- TO DO
Below is a listing. Write out exactly its lines between the one holding "Table 3. Network features of" and the one holding "TABLE 3 The", inclusive.
########
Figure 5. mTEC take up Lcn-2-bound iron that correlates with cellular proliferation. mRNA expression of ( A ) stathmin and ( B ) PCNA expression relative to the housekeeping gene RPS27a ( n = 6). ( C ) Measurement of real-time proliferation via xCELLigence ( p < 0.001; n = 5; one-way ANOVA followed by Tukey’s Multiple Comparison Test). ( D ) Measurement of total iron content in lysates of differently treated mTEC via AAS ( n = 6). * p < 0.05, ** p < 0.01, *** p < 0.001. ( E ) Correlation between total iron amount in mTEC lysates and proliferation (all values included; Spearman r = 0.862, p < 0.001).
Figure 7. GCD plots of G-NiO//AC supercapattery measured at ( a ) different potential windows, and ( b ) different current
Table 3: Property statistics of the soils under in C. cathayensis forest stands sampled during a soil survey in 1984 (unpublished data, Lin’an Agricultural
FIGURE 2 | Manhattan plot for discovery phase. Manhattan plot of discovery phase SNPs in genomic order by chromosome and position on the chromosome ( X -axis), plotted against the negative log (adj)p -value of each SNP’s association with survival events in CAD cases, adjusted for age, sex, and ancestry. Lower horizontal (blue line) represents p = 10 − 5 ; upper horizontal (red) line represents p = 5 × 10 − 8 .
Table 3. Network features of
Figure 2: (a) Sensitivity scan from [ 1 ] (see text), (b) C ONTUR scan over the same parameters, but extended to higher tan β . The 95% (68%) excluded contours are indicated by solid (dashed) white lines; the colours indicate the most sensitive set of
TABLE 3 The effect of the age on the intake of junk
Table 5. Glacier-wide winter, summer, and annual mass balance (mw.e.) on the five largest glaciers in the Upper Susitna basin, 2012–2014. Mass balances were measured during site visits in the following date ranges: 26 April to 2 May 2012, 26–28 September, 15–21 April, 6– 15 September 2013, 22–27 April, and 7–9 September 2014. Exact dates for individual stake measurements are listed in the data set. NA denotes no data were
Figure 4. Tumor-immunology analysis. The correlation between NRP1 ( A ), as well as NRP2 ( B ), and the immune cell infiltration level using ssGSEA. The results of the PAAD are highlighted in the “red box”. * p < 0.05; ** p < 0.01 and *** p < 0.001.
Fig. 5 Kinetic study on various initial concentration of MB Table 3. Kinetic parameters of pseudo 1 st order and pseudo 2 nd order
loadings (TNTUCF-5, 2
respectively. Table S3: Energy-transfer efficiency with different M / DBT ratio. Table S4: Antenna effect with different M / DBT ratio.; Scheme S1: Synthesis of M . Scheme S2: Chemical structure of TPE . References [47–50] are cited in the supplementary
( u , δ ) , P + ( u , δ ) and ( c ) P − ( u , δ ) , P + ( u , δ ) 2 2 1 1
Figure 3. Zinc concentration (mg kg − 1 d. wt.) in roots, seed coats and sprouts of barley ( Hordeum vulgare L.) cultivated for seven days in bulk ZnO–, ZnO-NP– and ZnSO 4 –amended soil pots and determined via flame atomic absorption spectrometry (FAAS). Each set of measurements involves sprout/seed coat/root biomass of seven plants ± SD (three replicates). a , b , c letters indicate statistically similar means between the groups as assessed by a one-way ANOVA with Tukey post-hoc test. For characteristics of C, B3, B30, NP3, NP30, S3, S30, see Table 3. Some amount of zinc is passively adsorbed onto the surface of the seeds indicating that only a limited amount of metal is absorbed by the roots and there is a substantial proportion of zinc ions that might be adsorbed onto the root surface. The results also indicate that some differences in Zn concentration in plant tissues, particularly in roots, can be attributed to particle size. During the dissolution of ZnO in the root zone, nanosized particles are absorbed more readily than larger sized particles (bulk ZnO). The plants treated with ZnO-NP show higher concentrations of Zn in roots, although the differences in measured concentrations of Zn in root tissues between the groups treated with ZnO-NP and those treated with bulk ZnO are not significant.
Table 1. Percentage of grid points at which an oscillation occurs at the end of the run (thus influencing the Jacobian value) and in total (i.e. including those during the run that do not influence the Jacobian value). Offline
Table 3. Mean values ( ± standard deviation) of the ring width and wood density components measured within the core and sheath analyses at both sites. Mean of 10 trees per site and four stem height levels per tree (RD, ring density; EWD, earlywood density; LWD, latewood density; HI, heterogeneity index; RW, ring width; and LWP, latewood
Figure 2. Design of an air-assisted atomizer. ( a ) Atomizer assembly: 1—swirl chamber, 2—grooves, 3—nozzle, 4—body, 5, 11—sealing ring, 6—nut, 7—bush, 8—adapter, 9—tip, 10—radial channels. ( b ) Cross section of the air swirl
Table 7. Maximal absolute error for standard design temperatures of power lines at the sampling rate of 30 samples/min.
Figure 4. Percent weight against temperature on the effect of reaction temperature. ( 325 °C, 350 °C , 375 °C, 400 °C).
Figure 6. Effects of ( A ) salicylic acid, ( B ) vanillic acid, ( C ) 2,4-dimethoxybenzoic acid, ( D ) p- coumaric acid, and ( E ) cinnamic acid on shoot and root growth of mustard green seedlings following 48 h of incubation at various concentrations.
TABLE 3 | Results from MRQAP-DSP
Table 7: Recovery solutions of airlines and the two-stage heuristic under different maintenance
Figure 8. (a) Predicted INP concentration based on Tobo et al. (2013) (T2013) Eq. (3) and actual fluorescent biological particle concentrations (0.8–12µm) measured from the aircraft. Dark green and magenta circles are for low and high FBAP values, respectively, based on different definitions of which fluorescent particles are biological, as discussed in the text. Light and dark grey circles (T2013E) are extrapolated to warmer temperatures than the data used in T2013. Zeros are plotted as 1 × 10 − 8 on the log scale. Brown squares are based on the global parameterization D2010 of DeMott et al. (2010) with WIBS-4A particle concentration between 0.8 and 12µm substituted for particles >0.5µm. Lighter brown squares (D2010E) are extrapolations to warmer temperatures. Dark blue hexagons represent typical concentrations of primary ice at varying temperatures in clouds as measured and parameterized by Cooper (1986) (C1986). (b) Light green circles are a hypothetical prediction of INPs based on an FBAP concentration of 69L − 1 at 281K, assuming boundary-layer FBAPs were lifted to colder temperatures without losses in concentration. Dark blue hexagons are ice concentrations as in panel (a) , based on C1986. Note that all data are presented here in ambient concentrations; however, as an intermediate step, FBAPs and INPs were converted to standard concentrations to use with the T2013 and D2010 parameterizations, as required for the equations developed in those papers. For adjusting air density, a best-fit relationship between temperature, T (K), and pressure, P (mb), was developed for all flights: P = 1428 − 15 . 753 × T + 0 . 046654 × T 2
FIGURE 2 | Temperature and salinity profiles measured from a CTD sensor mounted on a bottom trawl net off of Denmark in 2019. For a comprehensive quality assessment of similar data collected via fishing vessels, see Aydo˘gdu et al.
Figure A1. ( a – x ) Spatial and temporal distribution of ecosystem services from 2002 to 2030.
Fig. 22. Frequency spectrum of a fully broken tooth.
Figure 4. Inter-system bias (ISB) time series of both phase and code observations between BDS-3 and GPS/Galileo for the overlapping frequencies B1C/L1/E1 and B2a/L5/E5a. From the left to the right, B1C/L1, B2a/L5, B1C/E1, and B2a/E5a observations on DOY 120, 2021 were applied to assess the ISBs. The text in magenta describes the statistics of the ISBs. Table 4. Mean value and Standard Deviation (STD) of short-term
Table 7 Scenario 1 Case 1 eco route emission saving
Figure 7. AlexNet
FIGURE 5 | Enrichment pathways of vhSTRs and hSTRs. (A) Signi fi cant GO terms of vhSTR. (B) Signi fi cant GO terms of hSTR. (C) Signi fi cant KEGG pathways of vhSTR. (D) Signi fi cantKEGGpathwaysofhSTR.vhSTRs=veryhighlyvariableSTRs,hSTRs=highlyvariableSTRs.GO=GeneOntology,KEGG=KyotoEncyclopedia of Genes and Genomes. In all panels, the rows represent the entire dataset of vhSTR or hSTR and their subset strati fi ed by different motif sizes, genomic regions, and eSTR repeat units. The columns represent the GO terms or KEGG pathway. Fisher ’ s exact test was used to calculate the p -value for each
########
- TASK ANSWER
Table 3. Network features of
Figure 2: (a) Sensitivity scan from [ 1 ] (see text), (b) C ONTUR scan over the same parameters, but extended to higher tan β . The 95% (68%) excluded contours are indicated by solid (dashed) white lines; the colours indicate the most sensitive set of
TABLE 3 The effect of the age on the intake of junk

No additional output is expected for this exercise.